Schedule Meeting

a

How to query a REST API with MariaDB CONNECT engine

by | Apr 13, 2024 | MariaDB

Need Help?  Click Here for Expert Support

Querying a remote REST API directly from the database: does it sound like pure madness? Some people will surely answer that yes, it does. So, first of all, let me spend a paragraph to show some great benefits of doing so. Then I’ll show you how to query a REST API with MariaDB CONNECT storage engine. I will explore a practical use case with Hashicorp Releases API.

The benefits of querying a REST API in SQL

The most obvious use case is for data analysts, data scientists or product managers. Some of them can’t program at all, but chances are that they know SQL and use it in their job. So they can’t write a script to gather the data they need from an API. But if they can just run an SQL query, their problem is solved. In no time, without involving anyone else.

Now to data engineers, developers and DevOps. Sometimes applications read data from a remote API. This means that, for every used API, some developers will have to write some code. When a very similar result can be achieved by writing a CREATE TABLE statement, I call it a productivity problem.

Another problem is about optimising a process. The typical approach is that an application retrieves some data from an API call, transforms them, and writes them into a database. Many things can go wrong, corrupting data or preventing an update. The process might be too slow, because data have to travel twice and the application has to process them. And sending some types of data to/from the application might increase security risks if your data is sensitive.

MariaDB CONNECT allows us to interact with a huge variety of data sources. This includes other databases, data files in many formats, and REST APIs. Every time you send a SELECT to a CONNECT table backed by a REST API, data will be retrieved via HTTP or HTTPS, and will be presented to the client in the form of a normal resultset.

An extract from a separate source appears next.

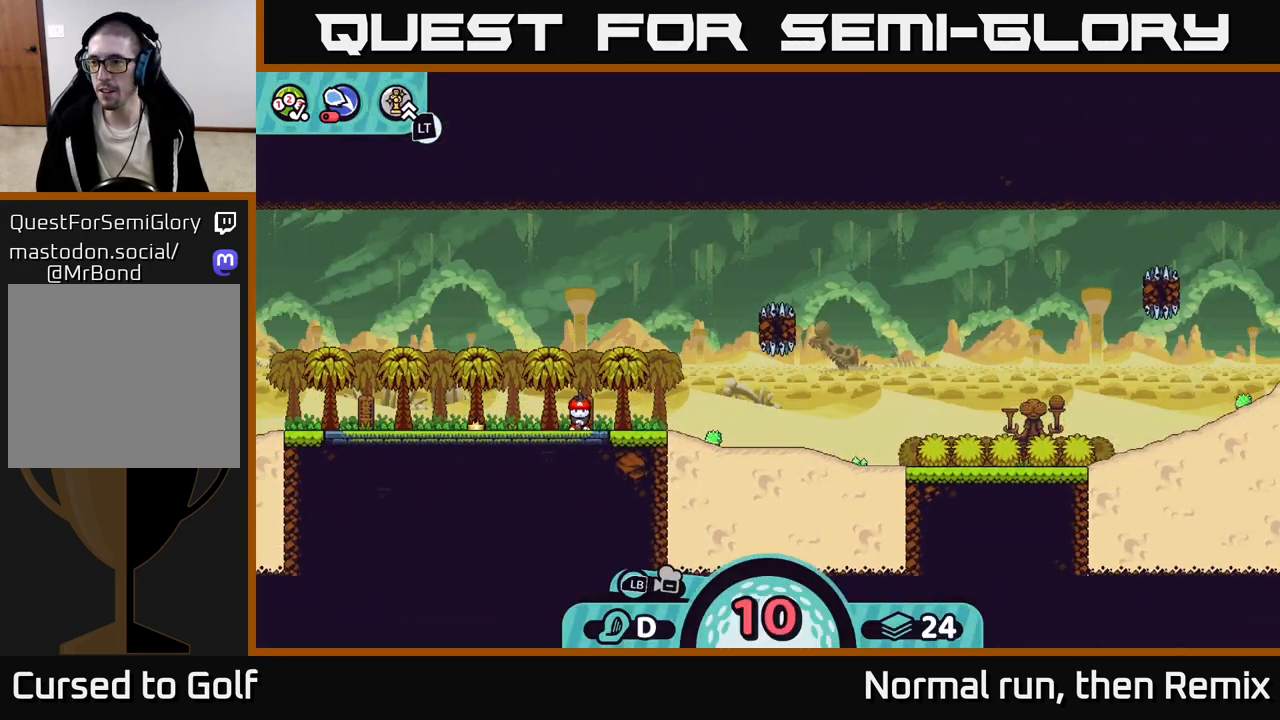
{"buttons": [], "left_stick": "center", "right_stick": "center", "events": [[267, "right_stick", "center"]]}
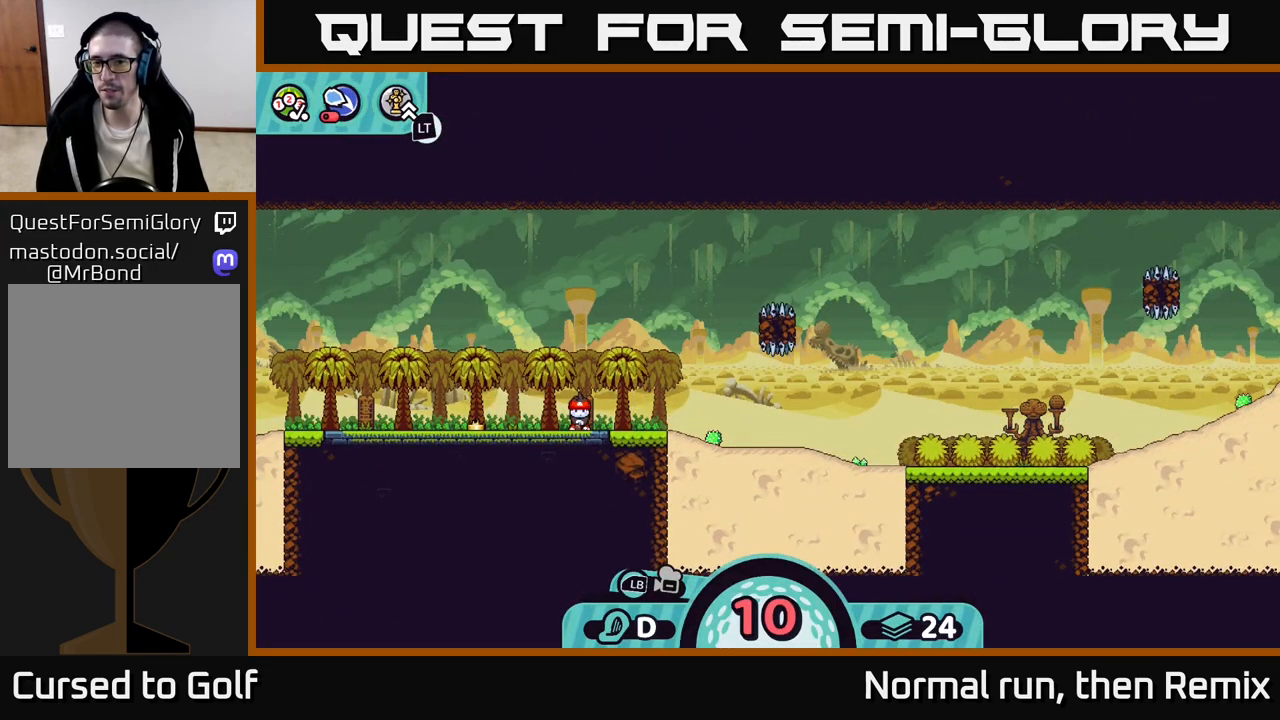
{"buttons": [], "left_stick": "center", "right_stick": "center", "events": []}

This is obviously slower than querying local data. And it’s theoretically slower than querying an API directly from an application. But often the purpose is to populate a table with remote data. This table can be a regular InnoDB table, which will answer queries quickly. And the application can launch an ALTER TABLE ... ENGINE or INSERT ... SELECT query to move the data directly from the remote API to the local database. This will be showed later in this article.

There are also cases when the performance difference doesn’t matter. In the case of a data analyst, it should be ok to wait for more time to run a query, as long as running a query is all they need to do to read data from the API.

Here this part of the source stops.